- Born: Zia Denise Marie Padilla Quizon September 23, 1991 (age 34)
- Origin: Manila, Philippines
- Genres: OPM, pop
- Occupations: Singer, songwriter
- Years active: 2011–present
- Labels: PolyEast

= Zia Quizon =

Filipino singer-songwriter and recording artist

Zia Denise Marie Padilla Quizon (born September 23, 1991), known by her stage name Zia Quizon, is a Filipino singer and songwriter. She began her career after being signed to PolyEast Records and releasing her self-titled debut album in 2011.

==Biography==
Zia Denise Marie Padilla Quizon was born on September 23, 1991. She is the daughter of actor and comedian Dolphy Quizon and actress and singer Zsa Zsa Padilla. She was raised with her older half-sister Karylle and younger sister, Nicole. She has seventeen half-siblings through her father's previous relationships.

==Career==
Quizon made her debut in October 2011 with an original song called "Ako Na Lang", which was written and produced by Jungee Marcelo. It was the first single from her self-titled debut album. The song was received well commercially and its music video peaked at No. 1 on Myx chart. She then released a second single called "Dear Lonely", written by Kiko Salazar. Her self-titled debut album, Zia, consists of six tracks with three being original composition and the other being covers. She later received many awards for the work from the album including a "Favorite New Artist" award from Myx and a Gold Record Award from ASAP.

On July 7, 2013, she announced that her second studio album be released and will contain mainly original composition than her previous album. The first single from the album premiered on July 8 at My Only Radio FM radio station titled, "Bakit Hindi Ka Crush Ng Crush Mo?", the official theme song for the film of the same name. The song was written by Jungee Marcelo who also wrote her debut single. The music video for the song was released on ABSstarcinema's YouTube channel on July 23. The video's plot features Quizon at a photo shoot session while being pursued by a man who works on set, played by Ramon Bautista who is also the author of the book which the film was based on. The title of her second studio album was later announced to be "A Little Bit Of Lovin" and was released digitally on July 18. The album contains ten tracks as opposed to her debut album, with eighth original tracks and two covers of "Seven Nation Army" by American rock duo The White Stripes and "Masdan Mo Ang Kapaligiran" from Pinoy rock band Asin. The carrier single "Pasakalye", premiered on July 16.

==Personal life==
Quizon went to De La Salle University. On July 10, 2012, Quizon's father died at the age of 83. She was in a relationship with Robin Nievera when they first dated in 2017.
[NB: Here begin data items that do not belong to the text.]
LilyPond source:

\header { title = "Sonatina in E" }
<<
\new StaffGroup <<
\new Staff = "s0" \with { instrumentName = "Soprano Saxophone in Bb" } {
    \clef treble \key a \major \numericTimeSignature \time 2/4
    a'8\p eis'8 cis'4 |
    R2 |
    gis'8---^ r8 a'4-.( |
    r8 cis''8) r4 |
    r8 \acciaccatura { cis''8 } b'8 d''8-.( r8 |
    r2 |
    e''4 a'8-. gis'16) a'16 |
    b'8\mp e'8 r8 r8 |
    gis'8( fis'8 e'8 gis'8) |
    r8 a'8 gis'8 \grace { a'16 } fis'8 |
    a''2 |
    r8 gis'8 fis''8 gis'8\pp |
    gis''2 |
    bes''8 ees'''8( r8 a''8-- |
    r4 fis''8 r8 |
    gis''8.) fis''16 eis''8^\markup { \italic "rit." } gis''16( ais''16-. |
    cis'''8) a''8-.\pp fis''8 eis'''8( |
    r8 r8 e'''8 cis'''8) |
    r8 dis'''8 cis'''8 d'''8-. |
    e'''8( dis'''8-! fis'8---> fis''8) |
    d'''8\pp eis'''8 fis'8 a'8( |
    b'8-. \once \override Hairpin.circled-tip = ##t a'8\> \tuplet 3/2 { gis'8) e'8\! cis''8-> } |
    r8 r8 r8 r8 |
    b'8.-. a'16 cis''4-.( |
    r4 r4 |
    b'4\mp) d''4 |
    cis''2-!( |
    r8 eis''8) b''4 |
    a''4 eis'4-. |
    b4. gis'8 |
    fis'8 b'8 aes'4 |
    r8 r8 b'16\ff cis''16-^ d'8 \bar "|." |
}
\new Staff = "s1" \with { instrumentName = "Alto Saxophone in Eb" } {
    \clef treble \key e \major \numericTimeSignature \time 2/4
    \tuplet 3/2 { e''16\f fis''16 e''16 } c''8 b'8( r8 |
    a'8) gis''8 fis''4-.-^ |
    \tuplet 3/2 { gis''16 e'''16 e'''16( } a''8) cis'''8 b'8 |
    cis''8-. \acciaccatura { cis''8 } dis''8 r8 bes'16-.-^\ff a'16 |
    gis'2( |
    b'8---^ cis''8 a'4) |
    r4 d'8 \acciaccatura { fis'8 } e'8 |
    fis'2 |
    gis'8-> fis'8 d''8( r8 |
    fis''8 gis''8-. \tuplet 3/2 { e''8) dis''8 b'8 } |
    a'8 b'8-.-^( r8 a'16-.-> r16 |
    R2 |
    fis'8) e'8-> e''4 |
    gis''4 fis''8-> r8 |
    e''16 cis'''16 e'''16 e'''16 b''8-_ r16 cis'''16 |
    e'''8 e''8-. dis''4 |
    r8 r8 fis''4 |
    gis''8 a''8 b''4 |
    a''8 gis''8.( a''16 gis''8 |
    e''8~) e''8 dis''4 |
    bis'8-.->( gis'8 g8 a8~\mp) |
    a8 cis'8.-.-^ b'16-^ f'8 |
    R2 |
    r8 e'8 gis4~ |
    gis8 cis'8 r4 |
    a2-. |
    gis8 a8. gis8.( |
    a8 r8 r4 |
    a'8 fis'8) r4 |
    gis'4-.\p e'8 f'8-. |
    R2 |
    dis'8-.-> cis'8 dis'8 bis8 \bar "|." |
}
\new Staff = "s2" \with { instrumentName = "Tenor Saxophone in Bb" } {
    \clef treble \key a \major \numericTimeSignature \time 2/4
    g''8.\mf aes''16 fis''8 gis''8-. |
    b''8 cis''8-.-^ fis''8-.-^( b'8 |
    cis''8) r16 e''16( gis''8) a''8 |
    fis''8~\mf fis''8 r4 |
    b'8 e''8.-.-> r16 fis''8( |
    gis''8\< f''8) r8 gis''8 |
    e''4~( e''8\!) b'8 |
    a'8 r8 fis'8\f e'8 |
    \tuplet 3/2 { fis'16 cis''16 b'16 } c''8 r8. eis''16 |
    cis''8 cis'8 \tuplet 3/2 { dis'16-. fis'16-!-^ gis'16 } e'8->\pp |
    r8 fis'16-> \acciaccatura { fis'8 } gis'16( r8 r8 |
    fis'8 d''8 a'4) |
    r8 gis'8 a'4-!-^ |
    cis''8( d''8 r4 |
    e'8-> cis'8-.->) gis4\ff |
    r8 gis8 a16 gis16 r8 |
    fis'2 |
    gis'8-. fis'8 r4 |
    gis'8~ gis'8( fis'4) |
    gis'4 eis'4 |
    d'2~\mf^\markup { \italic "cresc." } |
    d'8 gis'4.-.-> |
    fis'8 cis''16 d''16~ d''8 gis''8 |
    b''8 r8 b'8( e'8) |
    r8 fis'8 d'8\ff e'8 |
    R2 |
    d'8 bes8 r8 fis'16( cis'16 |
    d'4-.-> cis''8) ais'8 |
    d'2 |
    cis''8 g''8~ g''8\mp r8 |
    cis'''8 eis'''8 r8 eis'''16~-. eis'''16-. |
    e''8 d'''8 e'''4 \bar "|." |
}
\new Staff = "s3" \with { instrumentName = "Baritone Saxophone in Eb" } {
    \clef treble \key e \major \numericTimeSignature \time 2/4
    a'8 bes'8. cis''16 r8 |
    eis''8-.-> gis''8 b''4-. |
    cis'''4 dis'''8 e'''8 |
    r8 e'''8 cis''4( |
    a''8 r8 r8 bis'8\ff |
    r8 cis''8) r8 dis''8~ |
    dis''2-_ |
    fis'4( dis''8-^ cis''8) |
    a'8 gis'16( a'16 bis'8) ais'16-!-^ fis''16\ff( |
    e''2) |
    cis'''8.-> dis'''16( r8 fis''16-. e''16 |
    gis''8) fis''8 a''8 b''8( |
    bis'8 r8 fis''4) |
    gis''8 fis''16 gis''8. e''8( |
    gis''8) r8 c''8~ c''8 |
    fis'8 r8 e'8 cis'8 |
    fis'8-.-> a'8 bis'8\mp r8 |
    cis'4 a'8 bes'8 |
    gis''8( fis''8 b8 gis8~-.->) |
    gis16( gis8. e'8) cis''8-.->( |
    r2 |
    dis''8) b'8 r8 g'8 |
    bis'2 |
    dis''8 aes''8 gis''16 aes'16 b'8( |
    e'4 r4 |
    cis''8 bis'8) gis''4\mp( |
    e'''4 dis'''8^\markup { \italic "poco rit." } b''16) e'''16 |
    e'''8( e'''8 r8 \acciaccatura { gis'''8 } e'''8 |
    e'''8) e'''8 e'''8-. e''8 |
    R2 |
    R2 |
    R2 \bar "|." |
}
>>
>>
On March 4, 2019, Zia admitted suffering from Body dysmorphic disorder. In August 2022, Pops Fernandez said Zia and Robin Nievera were still friends despite the breakup. On July 31, 2022, Zia revealed that she wed "Aleksa Rahul" in Serbia.

==Filmography==

Television
| Year | Title | Role | Notes |
| 2011–present | ASAP | Herself | Regular performer, member of ASAP Jambayan |
| 2012 | Sarah G. Live | Guest Performer |
| 2012 | Gandang Gabi, Vice! | Guest |
| 2025 | It's Showtime | Guest Performer |

==Discography==

| Year | Album title and Singles Released | Recording Company | PARI Certification |
|---|---|---|---|
| 2011 | Zia Ako Na Lang(Released Jan 1,2011); Dear Lonely (Released Feb 4, 2011); | *PolyEast EMI | Gold |
| 2013 | A Little Bit Of Lovin' Katulad Ng Iba (Duet With Gloc 9); Bakit Hindi Ka Crush Ng Crush Mo; Pasakalye; | *PolyEast EMI | — |

==Awards==
- 2012 – Gold Record Award for her Debut Album (ASAP)
- 2012 – MYX Music Awards 2012: Favorite New Artist
- 2012 – Awit Award for Best Performance by a Female Recording Artist "Ako Na Lang”
- 2012 – Awit Award for Best Performance by A New Female Recording Artist "Ako Na Lang”
- 2012 – Awit Award for Song of the Year "Ako Na Lang”
- 2012 – Awit Award for Best Engineered Recording: “Simple Girl”
- 2013 GMMSF Box-Office Entertainment Awards – Promising Female Singer/Performer
- 2014 – Awit Awards for Best Performance by a Female Recording Artist – "Pasakalye" & Best Song Written for Movie/TV/Stage Play – "Bakit Di Ka Crush Ng Crush Mo?"